Kelly sugere que as marchinhas carnavalescas resistiram ao tempo por não serem datadas. “Alô, Alô, Gilmar”, seu trabalho mais recente envolvendo essa data, não trazia nenhuma referência à festa e, apesar da crítica, não foge da ironia considerada por ele necessária neste gênero. “Tem que ter uma pimentinha”, sugere. Por este motivo, critica o politicamente correto, o que, em sua visão, caminha para o exagero. Ainda assim, destaca que nem os blocos temáticos ignoram esses trabalhos: “Acho que carnaval é para todo mundo. No meio das músicas, sempre tocam marchinhas. Dou a maior força!”, elogia, dizendo ser fã desse tipo de desfile.

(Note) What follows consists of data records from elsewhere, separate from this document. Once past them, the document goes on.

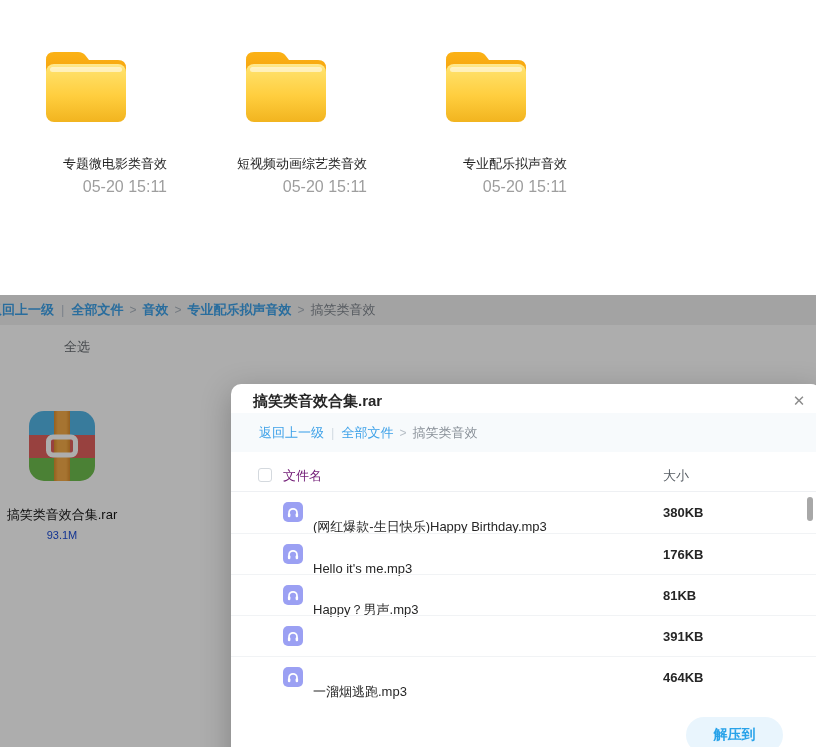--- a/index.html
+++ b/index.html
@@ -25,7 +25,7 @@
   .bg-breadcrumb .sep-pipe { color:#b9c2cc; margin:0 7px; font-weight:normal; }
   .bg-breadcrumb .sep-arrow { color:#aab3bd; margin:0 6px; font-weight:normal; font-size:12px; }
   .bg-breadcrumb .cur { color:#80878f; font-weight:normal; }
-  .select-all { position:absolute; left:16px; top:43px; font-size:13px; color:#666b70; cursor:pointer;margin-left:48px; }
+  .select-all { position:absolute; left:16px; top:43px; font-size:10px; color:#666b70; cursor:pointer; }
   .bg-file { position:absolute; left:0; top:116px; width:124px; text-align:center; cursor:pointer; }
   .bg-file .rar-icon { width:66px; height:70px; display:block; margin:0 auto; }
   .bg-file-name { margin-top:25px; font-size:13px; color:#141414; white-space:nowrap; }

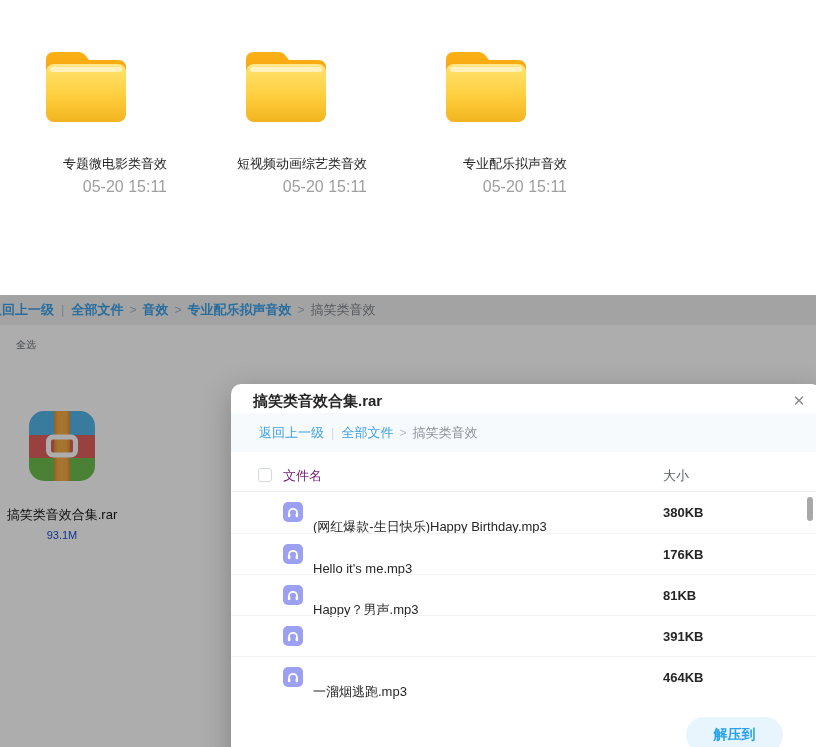--- a/index.html
+++ b/index.html
@@ -29,7 +29,7 @@
   .bg-file { position:absolute; left:0; top:116px; width:124px; text-align:center; cursor:pointer; }
   .bg-file .rar-icon { width:66px; height:70px; display:block; margin:0 auto; }
   .bg-file-name { margin-top:25px; font-size:13px; color:#141414; white-space:nowrap; }
-  .bg-file-size { margin-top:5px; font-size:11px; color:#1d4ed8; }
+  .bg-file-size { margin-top:5px; font-size:15px; color:#a21caf; }
   .dim-overlay { position:absolute; left:0; top:0; width:816px; height:452px; background:rgba(0,0,0,0.32); z-index:5; }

“É uma verdadeira loucura! Foram os jovens que trouxeram o carnaval de rua de volta. Cheguei ao ponto de fazer um show na segunda-feira de carnaval, no começo dos anos 1980, e na volta, quando virei na Avenida Atlântica, quase chorei. Estava toca escura, sem nenhum trompete ou tamborim, nada que lembrasse carnaval, Até os bares estavam vazios”, compara, afirmando ser frequentador dos desfiles: “Quando dá vontade, vou como anônimo, mas sempre me reconhecem”.

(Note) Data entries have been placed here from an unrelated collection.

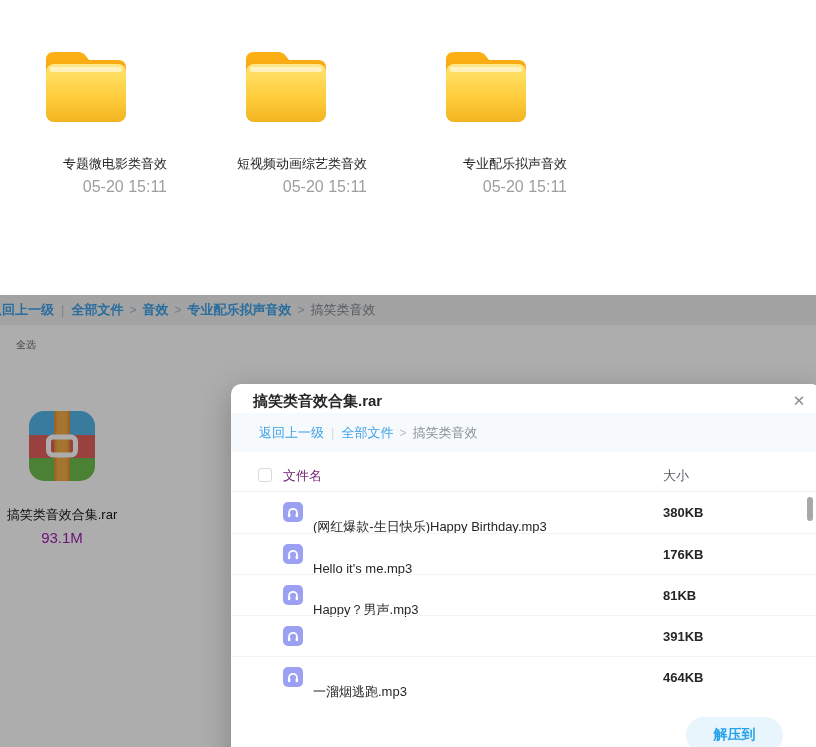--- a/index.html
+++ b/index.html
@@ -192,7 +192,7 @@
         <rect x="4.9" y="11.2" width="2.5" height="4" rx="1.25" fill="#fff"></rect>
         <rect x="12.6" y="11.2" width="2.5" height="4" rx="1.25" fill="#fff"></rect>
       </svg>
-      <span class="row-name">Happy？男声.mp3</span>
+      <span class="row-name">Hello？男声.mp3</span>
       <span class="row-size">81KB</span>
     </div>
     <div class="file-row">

Apesar de deixar claro não ser compositor apenas desse gênero, Kelly reconhece que esses retorno por parte do público em meio a eventos populares. “A maior alegria de um compositor é ver o povo, em uma manifestação popular, cantando. No meu caso, gosto ainda mais quando estou no meio. Quando ouvi ‘Cabeleira do Zezé’ pela primeira vez no Municipal, eu nem sabia que era sucesso. Quase desmaiei quando ouvi o maestro tocando”, lembra.

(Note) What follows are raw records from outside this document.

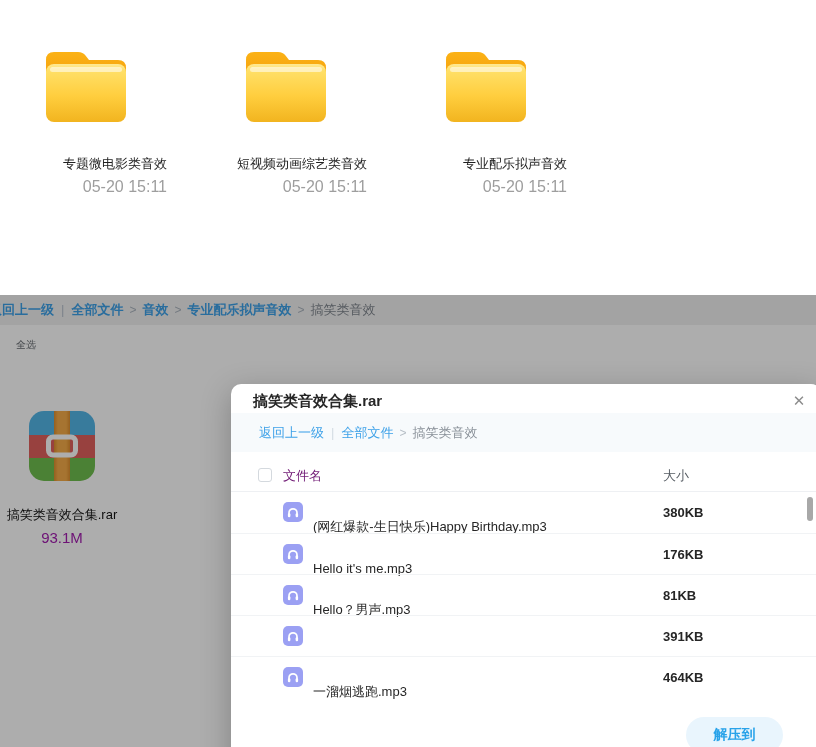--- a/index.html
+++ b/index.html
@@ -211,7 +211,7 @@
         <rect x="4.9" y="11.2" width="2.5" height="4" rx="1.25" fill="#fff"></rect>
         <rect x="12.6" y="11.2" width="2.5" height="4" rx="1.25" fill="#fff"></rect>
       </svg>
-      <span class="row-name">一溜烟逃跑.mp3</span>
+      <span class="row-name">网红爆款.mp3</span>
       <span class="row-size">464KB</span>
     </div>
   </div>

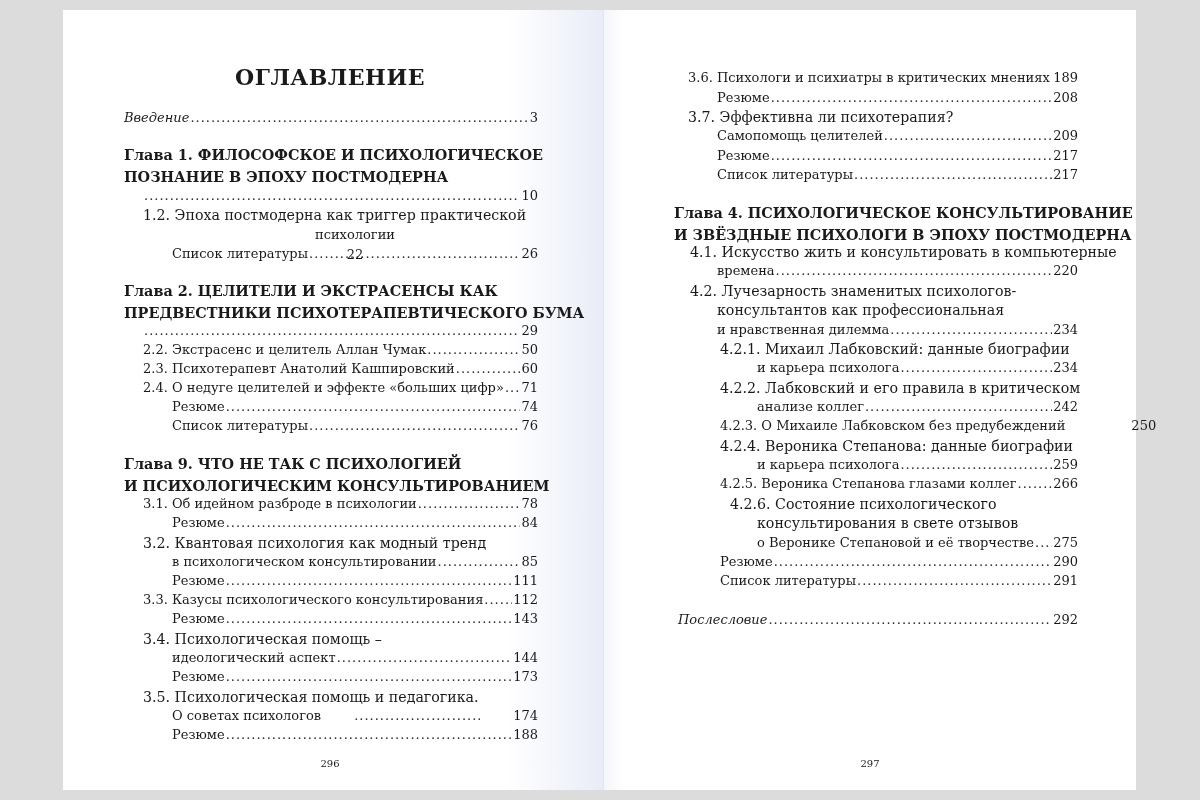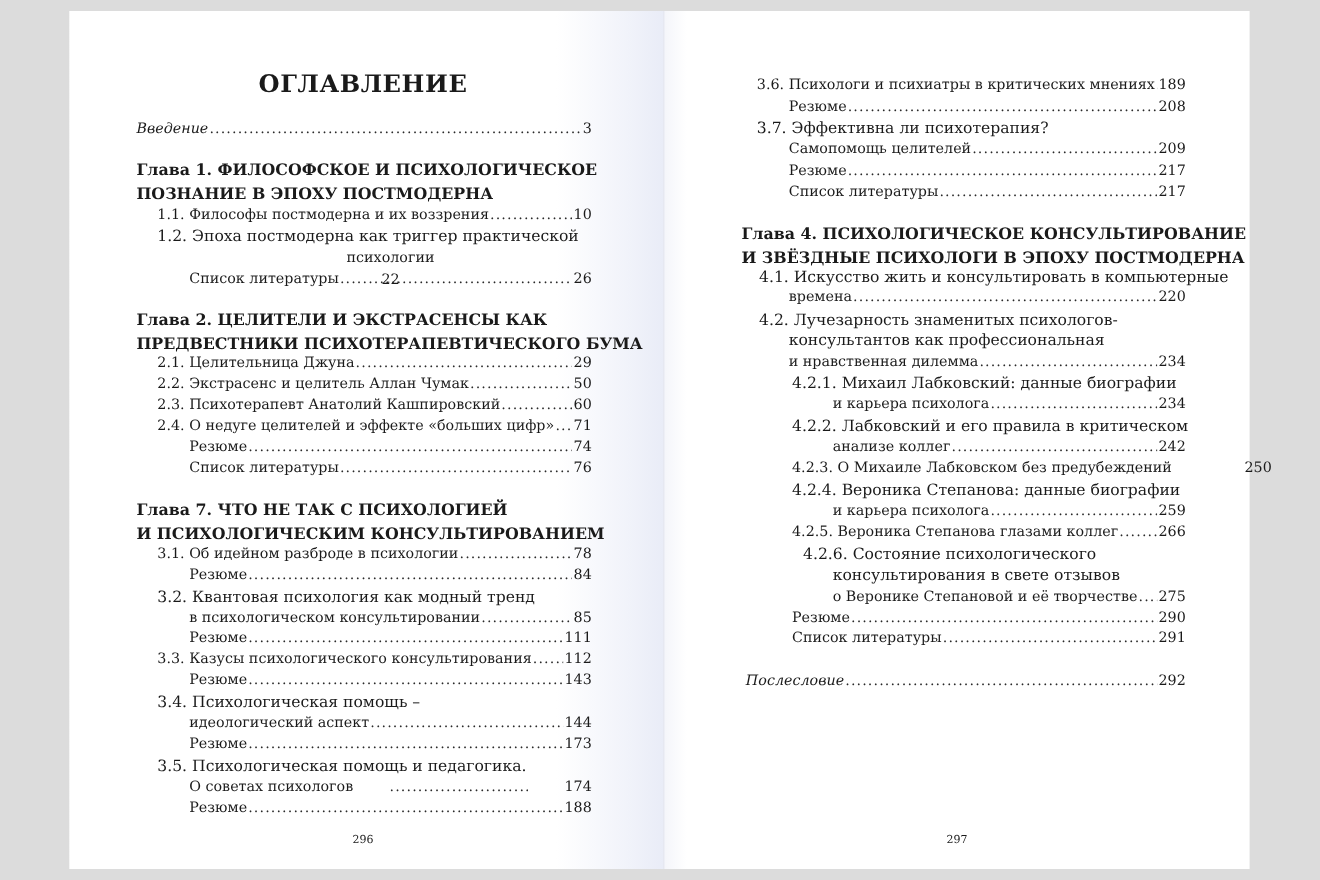--- a/index.html
+++ b/index.html
@@ -97,7 +97,6 @@
   <div>ПОЗНАНИЕ В ЭПОХУ ПОСТМОДЕРНА</div>
 </div>
 <div class="row" style="left:143px; width:395px; top:186px;">
-  <span class="txt">1.1. Философы постмодерна и их воззрения</span>
     <span class="dots"></span>
     <span class="num">10</span>
 </div>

Mesmo com tantas lembranças do passado, Kelly mostra ter muitos planos. Além de estar animado com a possível repercussão da “Marchinha da Copa”, ele afirma que há muitas novidades surgindo, apesar de ainda não ter nada específico em mente. “Para quem gosta de marcha política, há muitas críticas no Brasil. A coisa do Lula pareceu um filme. O país está vivendo um momento bonito, isso é coisa da democracia. Melhor que se estivéssemos no regime da ditadura. Quem fala que vivemos uma agora não conheceu esse lado politicamente. Foi bom pela ordem, mas eu não poderia lançar a música do Gilmar. Se eu fizesse ‘Alô, Alô, Delfim’ (em referência ao ex-ministro Delfim Netto, que se mostrou favorável ao AI-5)… Nossa senhora! Se eu desse para a Emilinha (Borba, cantora de maior prestígio da era de ouro do rádio) cantar, iríamos os dois presos. Nem o disco sairia”, diz, comparando os momentos da época e o atual. Entretanto, ele garante nunca ter tido problema com a censura: como já sabia o que seria proibido, fazia seus trabalhos de uma maneira considerada inofensiva, apesar do humor irônico.

Em junho, Kelly completa 80 anos e deve comemorar com um show na Sala Baden Powell, onde cantará seus sucessos e a “Marchinha da Copa”, que estará acontecendo (a apresentação ainda não tem data definida, mas como seu aniversário é no dia 24, ela deve acontecer em algum dia próximo). Sobre a nova idade, faz questão de compartilhar o segredo de tanta saúde: “É uma receita que os médicos gostam: acordar cedo, caminhar no calçadão, dieta balanceada, evitar álcool e dormir cedo. É tudo o que não faço”, diz, rindo, antes de continuar: “Hoje, levo uma vida normal. Se me chamam para uma noitada, estou dentro”. Ainda assim, ele acredita que é a religiosidade é o que mantém na ativa: “Um homem sem fé é um barquinho a deriva. Sou um homem prudente que já foi boêmio, mas nunca deixei de ter fé. Deus não priva de nada. Cada um sabe o que pode fazer”, finaliza.